谷歌DeepMind和著名大模型平台Anthropic的研究人员联合推出了创新神经压缩方法——Equal-Info Windows。
Researchers said that as the parameters and functions of large language models such as ChatGPT, Gemini, and Claude become more and more complex, their training costs have risen exponentially. If the model can be trained with neural compressed text data, it will bring a qualitative improvement in training and inference efficiency, and it will also be easier to process ultra-long texts.
However, using neural compressed data directly often results in opaque, unstable content output. For example, simple text compression through arithmetic coding does not enable large language models to learn effective training knowledge.
Equal-Info Windows, on the other hand, splits the text into multiple windows, each of which is compressed into a fixed-length bitstream, with each window having roughly the same amount of information. This innovative approach can provide a stable mapping relationship, making the compressed text data easier to learn by large language models.
Address: https://arxiv.org/abs/2404.03626
Window splitting
First of all, Equal-Info Windows splits the original text data into a series of consecutive character sequences through the "window segmentation" method, and each sequence is treated as an independent window.
The size of the window can be adjusted according to specific needs, but it is usually a fixed length to facilitate subsequent data compression.
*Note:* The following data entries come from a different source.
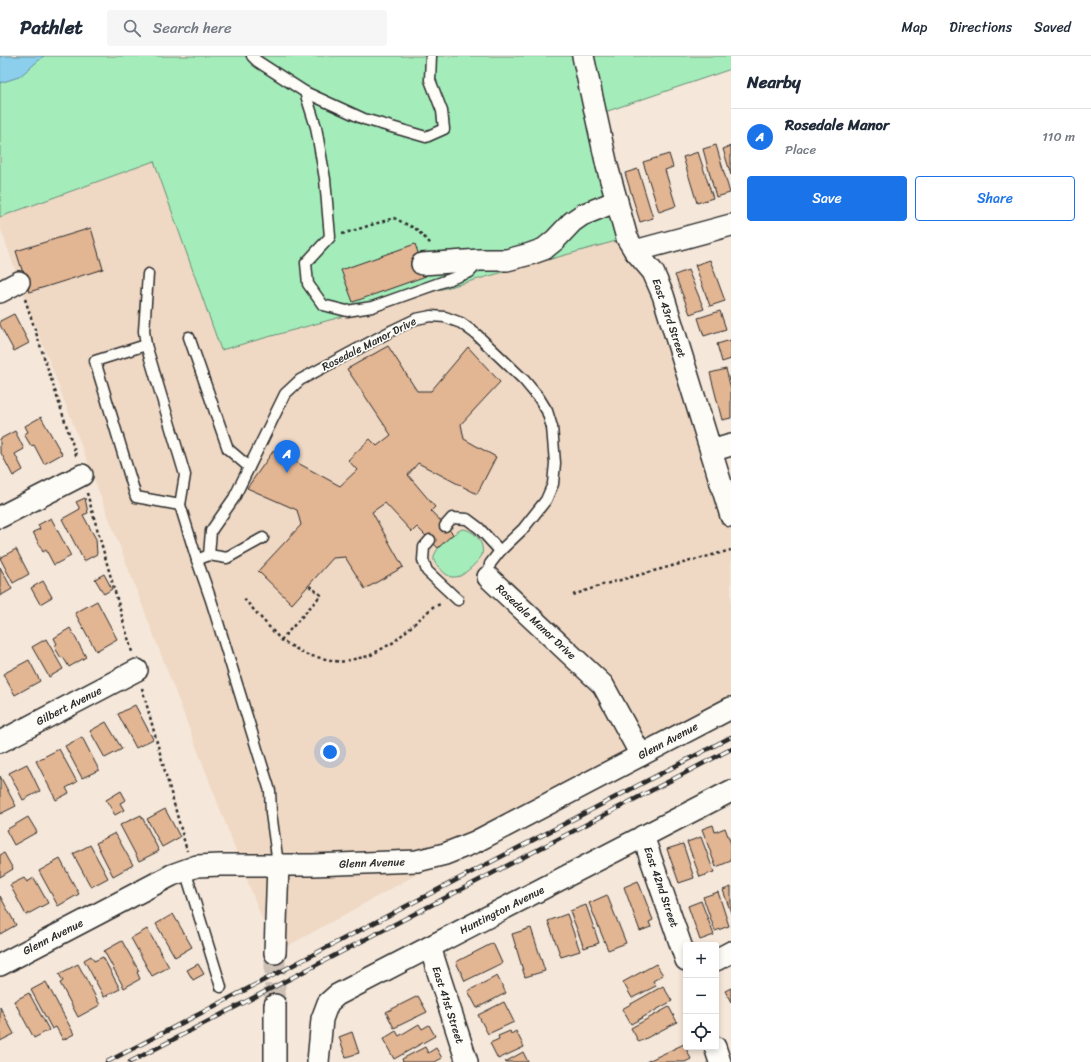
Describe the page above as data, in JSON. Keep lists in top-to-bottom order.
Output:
{
  "streets": {
    "street": [
      "East 43rd Street",
      "Rosedale Manor Drive",
      "Gilbert Avenue",
      "Glenn Avenue",
      "East 42nd Street",
      "Huntington Avenue",
      "East 41st Street"
    ]
  },
  "crossings": [
    ["Rosedale Manor Drive", "Glenn Avenue"],
    ["East 42nd Street", "Huntington Avenue"],
    ["Huntington Avenue", "East 41st Street"]
  ],
  "page": {
    "header": "Pathlet",
    "search": "Search here",
    "nav": ["Map", "Directions", "Saved"],
    "heading": "Nearby",
    "list": [
      {
        "mark": "A",
        "name": "Rosedale Manor",
        "note": "Place",
        "value": "110 m"
      }
    ],
    "buttons": ["Save", "Share"],
    "pins": "A",
    "map_buttons": ["+", "−"]
  }
}
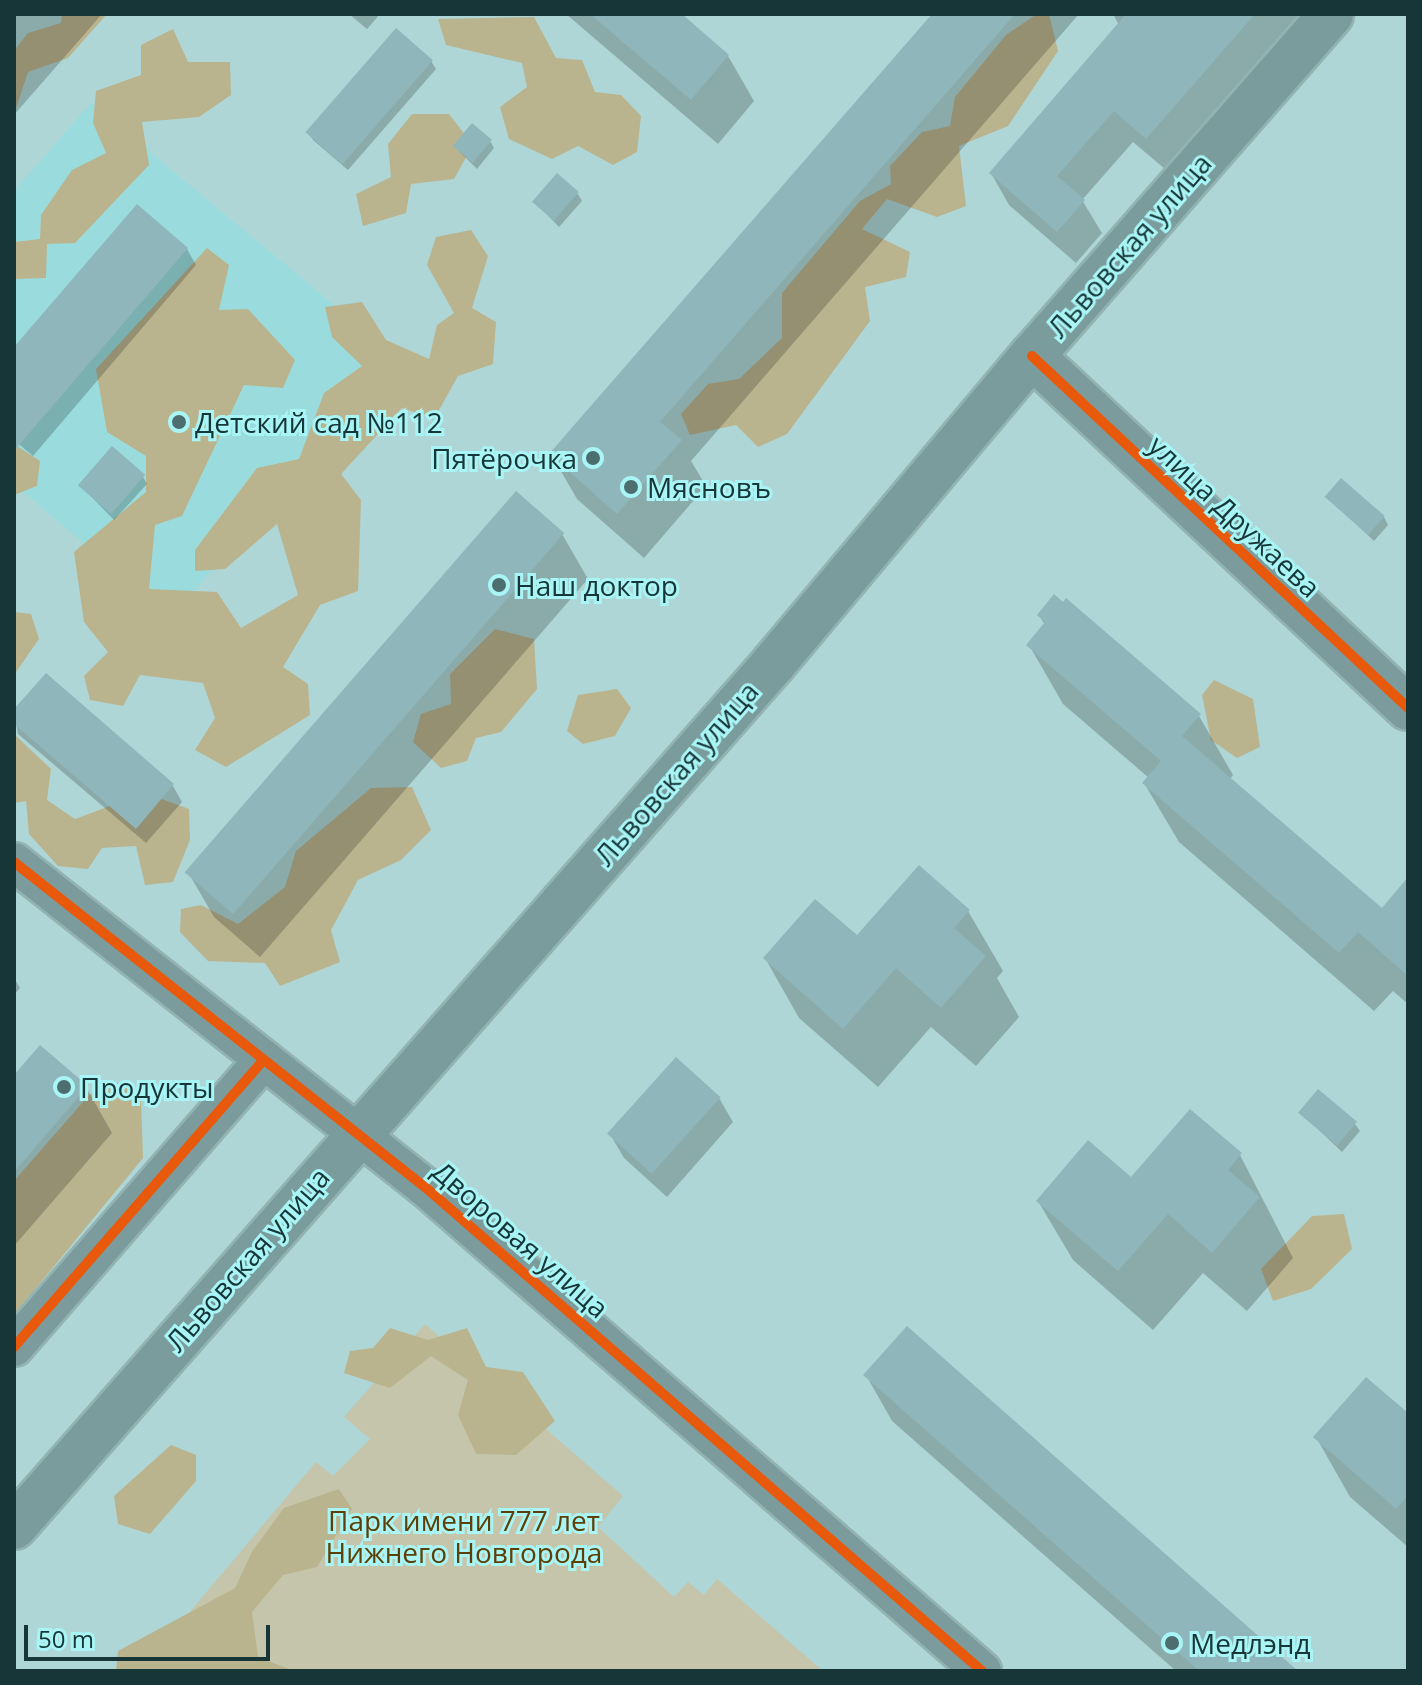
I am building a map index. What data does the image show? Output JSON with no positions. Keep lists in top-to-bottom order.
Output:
{
  "streets": {
    "main road": ["Львовская улица"],
    "street": ["улица Дружаева", "Дворовая улица"]
  },
  "crossings": [
    ["Львовская улица", "улица Дружаева"],
    ["Львовская улица", "Дворовая улица"]
  ],
  "parks": ["Парк имени 777 лет Нижнего Новгорода"],
  "places": [
    "Детский сад №112",
    "Пятёрочка",
    "Мясновъ",
    "Наш доктор",
    "Продукты",
    "Медлэнд"
  ],
  "scale_bar": "50 m"
}
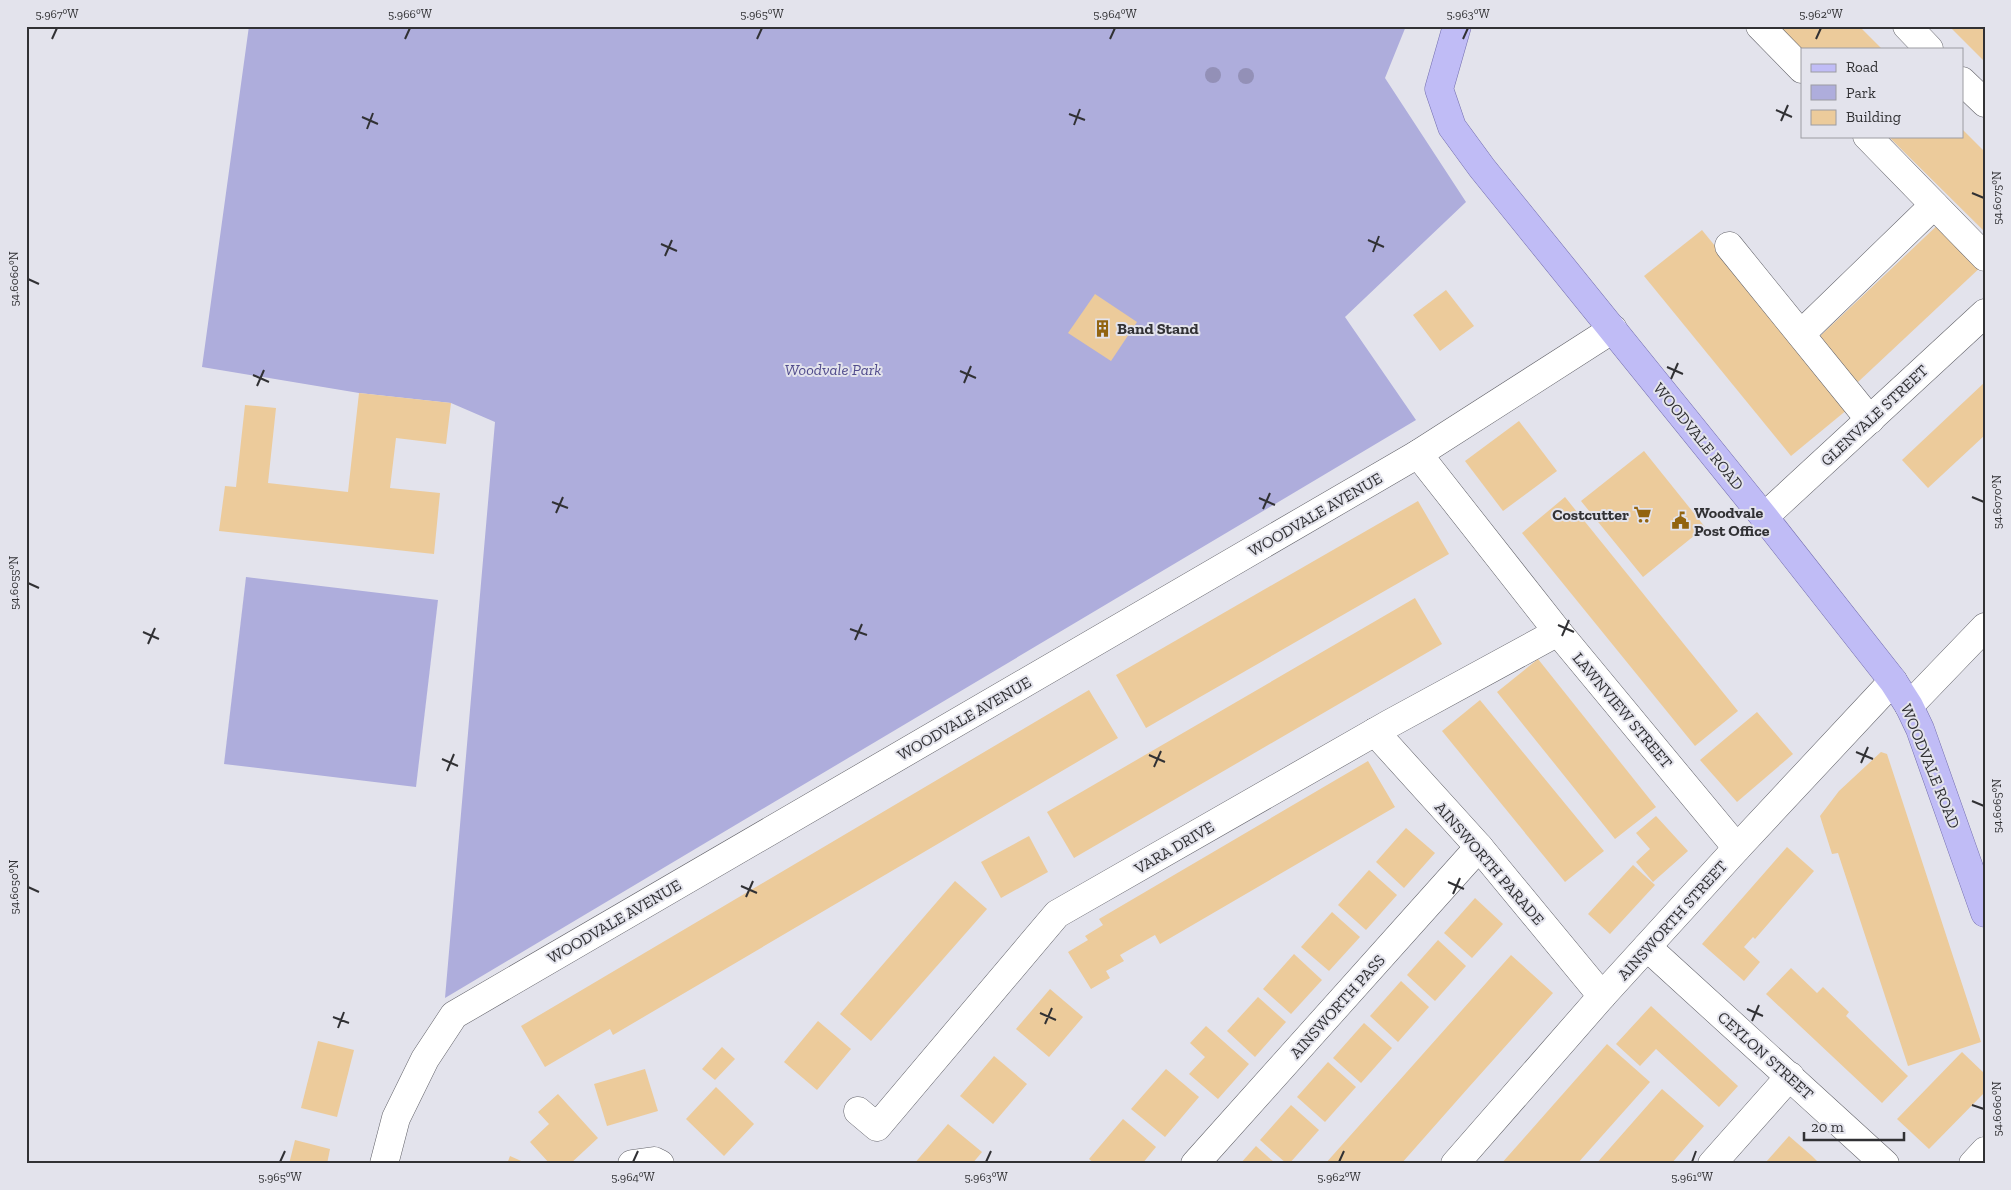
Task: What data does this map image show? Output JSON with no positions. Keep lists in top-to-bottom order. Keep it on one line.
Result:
{"streets":{"main road":["WOODVALE ROAD"],"street":["GLENVALE STREET","WOODVALE AVENUE","LAWNVIEW STREET","VARA DRIVE","AINSWORTH PARADE","AINSWORTH STREET","AINSWORTH PASS","CEYLON STREET"]},"crossings":[["GLENVALE STREET","WOODVALE ROAD"],["WOODVALE ROAD","WOODVALE AVENUE"],["WOODVALE ROAD","AINSWORTH STREET"],["WOODVALE AVENUE","LAWNVIEW STREET"],["LAWNVIEW STREET","VARA DRIVE"],["LAWNVIEW STREET","AINSWORTH STREET"],["VARA DRIVE","AINSWORTH PARADE"],["AINSWORTH PARADE","AINSWORTH STREET"],["AINSWORTH PARADE","AINSWORTH PASS"],["AINSWORTH STREET","CEYLON STREET"]],"parks":["Woodvale Park"],"places":{"building":["Band Stand"],"supermarket":["Costcutter"],"public building":["Woodvale Post Office"]},"legend":["Road","Park","Building"],"scale_bar":"20 m","coordinates":["5.967°W","5.966°W","5.965°W","5.964°W","5.963°W","5.962°W","54.6075°N","54.6060°N","54.6070°N","54.6055°N","54.6065°N","54.6050°N","5.961°W"]}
In the large language model of the Transformer architecture, the self-attention mechanism needs to be computed on the entire sequence, which is very time-consuming and computing power for long texts.
This window segmentation method helps to reduce the computational burden of large language models when dealing with long-distance dependencies, so that the model can focus on the local context, thereby improving the processing speed and efficiency.
Window compression
After obtaining the window segmentation data, each partitioned window is independently compressed into a fixed-length bit string by the "window compression" method. This can reduce the amount of storage space and AI computing resources required as much as possible while maintaining the original text information.
Each text window is first converted into a numeric sequence, usually mapping characters to their role identifiers in the character set. These numerical sequences are then fed into Arithmetic Coding (AC) for compression. Typically, these algorithms optimize the compression process by learning the symbol frequencies and patterns in the text, resulting in efficient bit-level compression.
In the process of compression, the researchers trained two models, M1 and M2. The main function of M1 is to convert the raw text data into a compressed bitstream. This step is a key part of the neural network compression, so that the subsequent model pre-training can be carried out on a more compact data representation.
The M2 model learns how to recover and understand the information of the original text from the compressed bit stream. Includes learning how to process and decode compressed data generated by the M1 model.
At the same time, in the inference stage, the M2 model is able to generate uncompressed text output based on compressed inputs. This means that M2 can not only understand compressed text, but also reverse the compression process, restore the original text or generate a new sequence of text.
Experimental data
To evaluate the performance of the method, the researchers compared text compressed by Equal-Info Windows with text processed by traditional word splitters such as SentencePiece.
The results show that Equal-Info Windows has a clear advantage in reducing the length of the sequence, although the confusion is slightly higher than that of the subword splitter with the same number of model parameters. This shows that Equal-Info Windows is able to generate text in fewer autoregressive steps, which reduces the latency of model inference.
In addition, the research team found that Equal-Info Windows performs very well with long texts. Because each compression window contains roughly the same amount of information, large language models are better able to capture long-distance dependencies in text. This is especially important when dealing with tasks such as document retrieval and encoding issues.